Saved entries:
[Start of section]

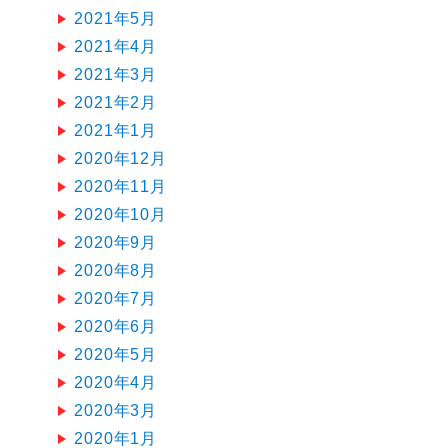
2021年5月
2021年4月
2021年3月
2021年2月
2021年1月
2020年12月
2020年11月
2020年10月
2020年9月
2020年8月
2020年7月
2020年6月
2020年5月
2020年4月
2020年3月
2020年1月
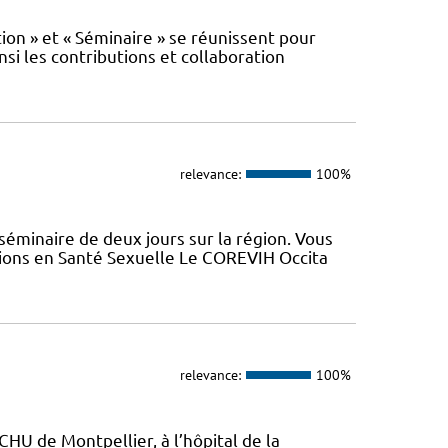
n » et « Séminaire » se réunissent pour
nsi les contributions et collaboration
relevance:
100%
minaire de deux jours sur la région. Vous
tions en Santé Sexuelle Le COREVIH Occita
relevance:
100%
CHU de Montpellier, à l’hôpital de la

[End of section]

All the records need to be repeated exactly, with the images dropped.

2021年5月
2021年4月
2021年3月
2021年2月
2021年1月
2020年12月
2020年11月
2020年10月
2020年9月
2020年8月
2020年7月
2020年6月
2020年5月
2020年4月
2020年3月
2020年1月
n » et « Séminaire » se réunissent pour
nsi les contributions et collaboration
relevance:
100%
minaire de deux jours sur la région. Vous
tions en Santé Sexuelle Le COREVIH Occita
relevance:
100%
CHU de Montpellier, à l’hôpital de la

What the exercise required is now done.